Nafaa Ennaifer constate que «tout le monde parle des mesures prises –notamment dans la loi de finances 2016- pour inciter les opérateurs économiques privés à investir, mais personne ne semble conscient –en particulier, selon lui, le gouvernement et la société civile- que ces mesures sont certes nécessaires mais insuffisantes» pour obtenir le résultat escompté. Car, selon lui, l’investissement ne se commande pas mais «est la résultante d’un environnement propice». Qui fait aujourd’hui défaut en Tunisie. Et cette absence, le président de la Commission des affaires économiques de l’UTICA l’impute notamment au manque de courage des responsables politiques et la non-application de la loi.
Oser dire la vérité…
Le manque de courage, d’abord. A ce sujet, le responsable de la centrale patronale reproche aux pouvoirs publics de ne pas oser clamer haut et fort certaines vérités. Notamment de ne pas «déclarer que l’Etat ne peut plus employer tout le monde», de ne pas «rappeler que si dans certaines régions il y a une demande d’emplois on y trouve également des emplois non pourvus», de ne pas dire que «les gens ne cherchent pas un emploi mais un salaire» et, enfin, de ne pas faire remarquer qu’«on parle des emplois à créer mais pas de ceux qu’on détruit».

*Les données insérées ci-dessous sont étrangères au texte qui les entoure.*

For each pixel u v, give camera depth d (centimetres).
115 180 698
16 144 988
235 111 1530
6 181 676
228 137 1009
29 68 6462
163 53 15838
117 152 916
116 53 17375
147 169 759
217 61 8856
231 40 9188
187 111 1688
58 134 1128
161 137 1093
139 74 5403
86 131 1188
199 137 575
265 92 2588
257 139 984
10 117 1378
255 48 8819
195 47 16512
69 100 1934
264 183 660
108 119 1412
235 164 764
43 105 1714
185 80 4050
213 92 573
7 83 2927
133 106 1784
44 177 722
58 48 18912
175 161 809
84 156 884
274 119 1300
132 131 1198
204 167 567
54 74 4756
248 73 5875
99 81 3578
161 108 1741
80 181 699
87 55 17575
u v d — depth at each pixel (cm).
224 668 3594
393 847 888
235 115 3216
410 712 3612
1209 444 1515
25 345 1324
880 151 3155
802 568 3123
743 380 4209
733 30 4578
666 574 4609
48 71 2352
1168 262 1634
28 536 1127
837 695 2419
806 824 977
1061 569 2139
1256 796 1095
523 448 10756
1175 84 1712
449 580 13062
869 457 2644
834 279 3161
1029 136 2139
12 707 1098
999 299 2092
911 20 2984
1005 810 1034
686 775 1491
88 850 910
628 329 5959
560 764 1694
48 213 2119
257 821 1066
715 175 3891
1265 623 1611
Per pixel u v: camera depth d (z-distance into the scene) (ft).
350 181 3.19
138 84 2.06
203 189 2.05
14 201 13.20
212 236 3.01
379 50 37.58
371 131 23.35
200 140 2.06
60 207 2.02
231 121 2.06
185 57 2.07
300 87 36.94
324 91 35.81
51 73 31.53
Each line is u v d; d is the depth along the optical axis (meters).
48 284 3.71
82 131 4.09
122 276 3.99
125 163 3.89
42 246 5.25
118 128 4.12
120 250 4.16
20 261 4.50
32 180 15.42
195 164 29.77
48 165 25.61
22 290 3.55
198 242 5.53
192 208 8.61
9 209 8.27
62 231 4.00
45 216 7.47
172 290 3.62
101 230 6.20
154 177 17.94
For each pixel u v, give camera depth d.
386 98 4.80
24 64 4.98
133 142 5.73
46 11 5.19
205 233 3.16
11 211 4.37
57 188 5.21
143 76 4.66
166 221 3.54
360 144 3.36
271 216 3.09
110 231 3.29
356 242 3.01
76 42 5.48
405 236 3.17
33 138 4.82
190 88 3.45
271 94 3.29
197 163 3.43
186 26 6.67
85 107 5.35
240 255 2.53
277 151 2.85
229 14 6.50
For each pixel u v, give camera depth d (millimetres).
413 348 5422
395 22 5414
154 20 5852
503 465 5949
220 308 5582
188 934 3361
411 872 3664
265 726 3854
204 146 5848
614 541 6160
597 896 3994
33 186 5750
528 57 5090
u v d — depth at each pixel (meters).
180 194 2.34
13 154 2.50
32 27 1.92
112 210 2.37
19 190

Pour illustrer son propos, M. Ennaifer cite, comme exemple de destruction d’emplois, le cas de la société Sonesse Mode qui a récemment cessé son activité pour cause de troubles sociaux, mettant ainsi au chômage ses 350 employés.
Le respect de la loi…
La non-application de la loi, ensuite. Un fait que regrette le président de la Commission des affaires économiques de l’UTICA. «L’Etat ne fait pas respecter le droit au travail», souligne-t-il. M. Ennaifer a en tête deux cas qui illustrent cela.
Le premier est celui de l’usine de Safia au Kef dont les 120 employés «sont privés de travail par une centaine de personnes à être embauchées».
Le deuxième provient de Ksar Saïd où, pour les mêmes raisons, les entreprises implantées dans cette zone industrielle sont empêchées de fonctionner normalement. Sans que les autorités ne bougent le petit doigt. «Sollicité pour intervenir afin de mettre fin aux troubles, le gouverneur de La Manouba a refusé d’agir au motif qu’il n’a pas reçu d’ordre en ce sens», s’insurge Nafaa Ennaifer.
Conclusion du cri du cœur du représentant de l’UTICA: «On peut continuer à parler d’investissement, mais il n’y aura rien tant qu’on ne règlera pas ces problèmes».